The world maintains these dangerous arsenals at a heavy cost. A recent study by Stephen I. Schwartz and Deepti Choubey finds that the U.S. alone spent a minimum of $52.4 billion on nuclear weapons and programmes in 2008. This does not include the cost of air defence, anti-submarine warfare, classified programmes and nuclear weapons-related intelligence programmes. The U.S. spends nearly $29 billion, which exceeds India’s annual defence budget, to upgrade and maintain its nuclear weapons. The development of nuclear arsenals in the world has consumed trillions of dollars so far and nearly $110 million is spent each day on their upkeep and readiness.
If the world goes down this road, eventually nuclear weapons will be used again, by mistake or design. A U.S. bipartisan panel recently warned that the world can expect a nuclear or biological terror attack by 2013, unless urgent preventive measures are taken.
Even the Cold Warriors of yesteryear have recognised the imperative of complete elimination of nuclear weapons. But this goal can be realised only with a strong political will and leadership.

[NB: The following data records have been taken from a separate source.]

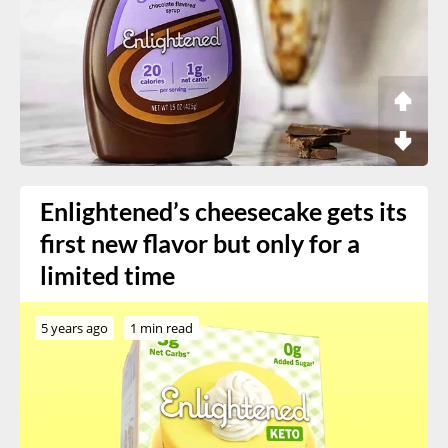
Enlightened’s cheesecake gets its
first new flavor but only for a
limited time
5 years ago
1 min read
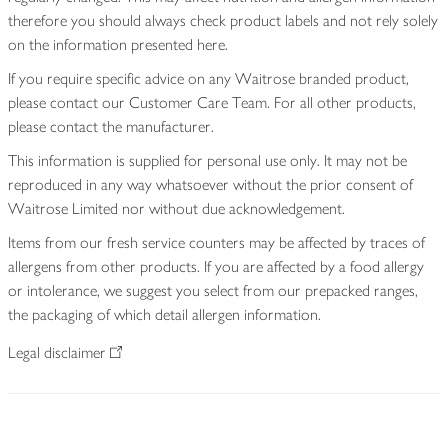
therefore you should always check product labels and not rely solely
on the information presented here.
If you require specific advice on any Waitrose branded product,
please contact our Customer Care Team. For all other products,
please contact the manufacturer.
This information is supplied for personal use only. It may not be
reproduced in any way whatsoever without the prior consent of
Waitrose Limited nor without due acknowledgement.
Items from our fresh service counters may be affected by traces of
allergens from other products. If you are affected by a food allergy
or intolerance, we suggest you select from our prepacked ranges,
the packaging of which detail allergen information.
Legal disclaimer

The measures required have been outlined earlier, but they are not being vigorously implemented in a time-bound manner. The first essential steps are an unequivocal commitment by nuclear-weapon states to the goal of complete elimination, and a reduction of the salience of nuclear weapons in the countries’ security doctrines. These should be followed by an agreement among nuclear-weapon states on “no first use” of nuclear weapons and a legally binding agreement on non-use against non-nuclear-weapon states. Other important measures, including for effective verification and enforcement, will be required.
Since Independence, India has consistently pursued the goal of global disarmament based on the principles of universality, non-discrimination and effective compliance. At the special sessions of the United Nations General Assembly on Disarmament, India put forward a number of proposals, the most important of which was the Rajiv Gandhi Plan for the total elimination of weapons of mass destruction. The 2010 Non-Proliferation Review Conference offers yet another opportunity to convert the recent calls for disarmament into a binding action plan.
On this day of Hiroshima’s devastation, humankind needs to heed what an aging hibakusha had to say: “There is only one way to end this threat and that is to abolish these weapons. Either nuclear weapons must be eliminated or human beings face the threat of extinction by weapons of their own creation.”
(N.S. Sisodia is Director of the Institute for Defence Studies and Analyses, New Delhi.)